A golf ball is hit from the top of a tee. The quadratic equation
𝑦 = −5𝑥2 + 20𝑥 + 0.05 describes its height, 𝑦, in metres as time, 𝑥, in seconds
passes. Determine how long the ball is in the air Hint: Use the quadratic formula.
AAAaannndd the bot gets it wrong yet again!
The ball is in the air until the height is zero. You correctly found the roots
x = (20 ± 2√101) / 10 = 4.0025 or -0.025
so the ball was in the air for 4.0025 seconds
Nobody asked anything about the vertex.
I apologize for my mistake in the previous response. You are correct that the ball is in the air until the height is zero, and the roots of the quadratic equation are the times when the height is zero. Using the quadratic formula:
𝑥 = (−𝑏 ± √(𝑏^2 − 4𝑎𝑐)) / (2𝑎)
with 𝑎 = −5, 𝑏 = 20, and 𝑐 = 0.05, we get:
𝑥 = (−20 ± √(20^2 − 4(−5)(0.05))) / (2(−5))
which simplifies to:
𝑥 = (20 ± 2√101) / 10
Therefore, the ball is in the air for approximately 4.0025 seconds (using the positive root), not 0.05 seconds as previously stated. Thank you for bringing this to my attention, and I apologize for any confusion caused by my mistake.
To determine how long the ball is in the air, we need to find the values of 𝑥 when 𝑦 = 0 in the quadratic equation 𝑦 = −5𝑥^2 + 20𝑥 + 0.05.
This can be done by using the quadratic formula, which is given by:
𝑥 = (−𝑏 ± √(𝑏^2 − 4𝑎𝑐))/(2𝑎)
In our equation, 𝑎 = -5, 𝑏 = 20, and 𝑐 = 0.05. Plugging in these values into the formula, we get:
𝑥 = (−20 ± √(20^2 - 4(-5)(0.05)))/(2(-5))
Simplifying further:
𝑥 = (−20 ± √(400 + 1))/(−10)
𝑥 = (−20 ± √401)/(−10)
Now we have two possible solutions for 𝑥:
𝑥₁ = (−20 + √401)/(−10) --> This gives the greater value of 𝑥, representing the time the ball touches the ground.
𝑥₂ = (−20 - √401)/(−10) --> This gives the lesser value of 𝑥, which is not relevant for this problem.

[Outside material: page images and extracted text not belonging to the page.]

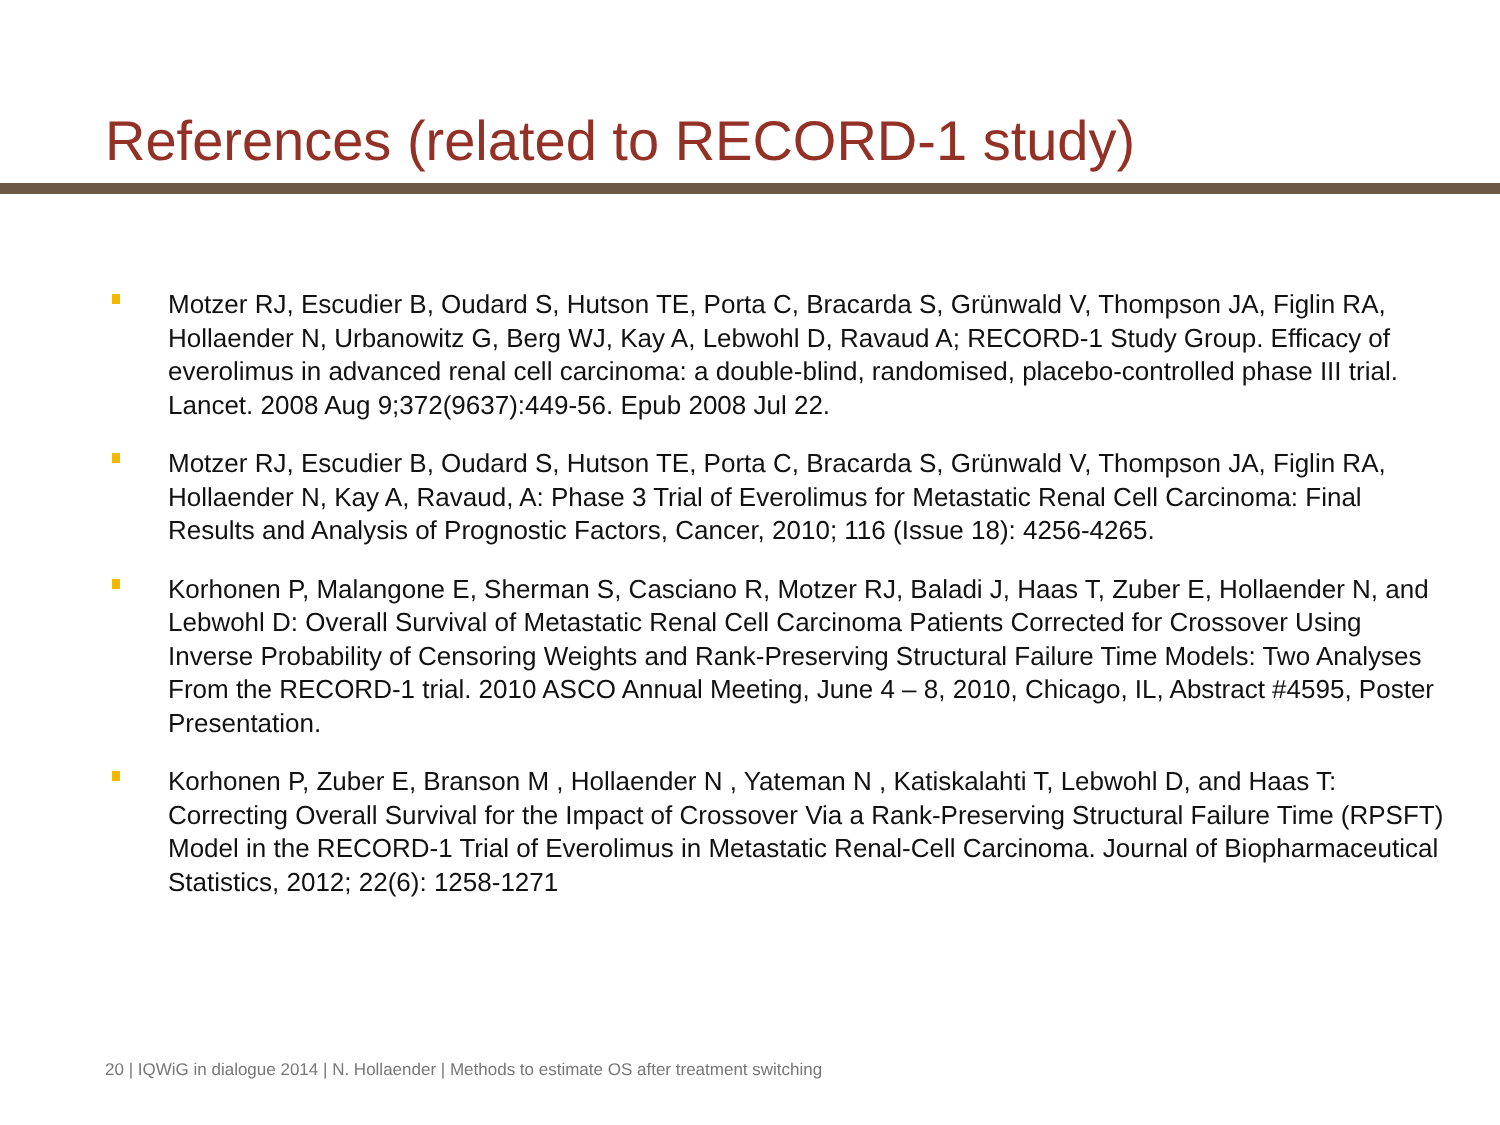References (related to RECORD-1 study)
Motzer RJ, Escudier B, Oudard S, Hutson TE, Porta C, Bracarda S, Grünwald V, Thompson JA, Figlin RA, Hollaender N, Urbanowitz G, Berg WJ, Kay A, Lebwohl D, Ravaud A; RECORD-1 Study Group. Efficacy of everolimus in advanced renal cell carcinoma: a double-blind, randomised, placebo-controlled phase III trial. Lancet. 2008 Aug 9;372(9637):449-56. Epub 2008 Jul 22.
Motzer RJ, Escudier B, Oudard S, Hutson TE, Porta C, Bracarda S, Grünwald V, Thompson JA, Figlin RA, Hollaender N, Kay A, Ravaud, A: Phase 3 Trial of Everolimus for Metastatic Renal Cell Carcinoma: Final Results and Analysis of Prognostic Factors, Cancer, 2010; 116 (Issue 18): 4256-4265.
Korhonen P, Malangone E, Sherman S, Casciano R, Motzer RJ, Baladi J, Haas T, Zuber E, Hollaender N, and Lebwohl D: Overall Survival of Metastatic Renal Cell Carcinoma Patients Corrected for Crossover Using Inverse Probability of Censoring Weights and Rank-Preserving Structural Failure Time Models: Two Analyses From the RECORD-1 trial. 2010 ASCO Annual Meeting, June 4 – 8, 2010, Chicago, IL, Abstract #4595, Poster Presentation.
Korhonen P, Zuber E, Branson M , Hollaender N , Yateman N , Katiskalahti T, Lebwohl D, and Haas T: Correcting Overall Survival for the Impact of Crossover Via a Rank-Preserving Structural Failure Time (RPSFT) Model in the RECORD-1 Trial of Everolimus in Metastatic Renal-Cell Carcinoma. Journal of Biopharmaceutical Statistics, 2012; 22(6): 1258-1271
20 | IQWiG in dialogue 2014 | N. Hollaender | Methods to estimate OS after treatment switching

Evaluating 𝑥₁ numerically:
𝑥₁ = (−20 + √401)/(−10)
𝑥₁ ≈ (−20 + 20.02)/(−10)
𝑥₁ ≈ (0.02)/(−10)
𝑥₁ ≈ -0.002
Since time cannot be negative, we can conclude that the ball is in the air for approximately 0.002 seconds.

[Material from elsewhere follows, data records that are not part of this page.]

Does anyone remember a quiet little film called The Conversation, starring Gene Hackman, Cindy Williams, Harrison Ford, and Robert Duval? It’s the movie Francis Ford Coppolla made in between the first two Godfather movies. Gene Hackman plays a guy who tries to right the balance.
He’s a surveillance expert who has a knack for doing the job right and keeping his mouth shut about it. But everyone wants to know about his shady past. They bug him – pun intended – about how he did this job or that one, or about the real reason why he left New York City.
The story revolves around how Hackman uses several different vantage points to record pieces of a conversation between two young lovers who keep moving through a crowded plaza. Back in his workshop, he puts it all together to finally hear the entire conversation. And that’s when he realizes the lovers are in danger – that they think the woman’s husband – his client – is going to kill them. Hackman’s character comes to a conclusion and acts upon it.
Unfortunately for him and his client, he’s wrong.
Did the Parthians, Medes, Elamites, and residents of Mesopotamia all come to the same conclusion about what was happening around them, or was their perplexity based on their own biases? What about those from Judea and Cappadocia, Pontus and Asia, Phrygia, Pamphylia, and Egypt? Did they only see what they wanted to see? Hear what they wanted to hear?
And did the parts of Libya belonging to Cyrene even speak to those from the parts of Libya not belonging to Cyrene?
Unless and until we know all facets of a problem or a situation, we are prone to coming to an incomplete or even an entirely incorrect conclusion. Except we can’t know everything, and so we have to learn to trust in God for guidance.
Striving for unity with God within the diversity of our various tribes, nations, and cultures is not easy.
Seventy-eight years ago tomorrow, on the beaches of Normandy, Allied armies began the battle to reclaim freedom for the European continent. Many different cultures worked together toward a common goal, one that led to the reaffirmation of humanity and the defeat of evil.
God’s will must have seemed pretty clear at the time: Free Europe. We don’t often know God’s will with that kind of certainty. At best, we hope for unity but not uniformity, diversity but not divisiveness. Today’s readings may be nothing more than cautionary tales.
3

To determine how long the ball is in the air, we need to find the roots of the quadratic equation 𝑦 = −5𝑥2 + 20𝑥 + 0.05, which represent the times when the height of the ball is 0 (i.e. when it hits the ground). We can use the quadratic formula:
𝑥 = (−𝑏 ± √(𝑏^2 − 4𝑎𝑐)) / (2𝑎)
where 𝑎 = −5, 𝑏 = 20, and 𝑐 = 0.05.
Substituting these values into the formula, we get:
𝑥 = (−20 ± √(20^2 − 4(−5)(0.05))) / (2(−5))
𝑥 = (−20 ± √404) / (−10)
Simplifying this expression, we get:
𝑥 = (20 ± 2√101) / 10
Therefore, the ball is in the air for the duration of time given by:
𝑥 = (20 + 2√101) / 10 ≈ 2.05 seconds
or
𝑥 = (20 − 2√101) / 10 ≈ 0.05 seconds
Since the quadratic equation has a negative coefficient for the quadratic term, the graph is a downward-facing parabola. This means that the ball reaches its maximum height at the vertex of the parabola, which occurs at a time of:
𝑥 = −𝑏 / (2𝑎) = −20 / (2(−5)) = 2 seconds
Therefore, the ball is in the air for 2.05 − 2 = 0.05 seconds.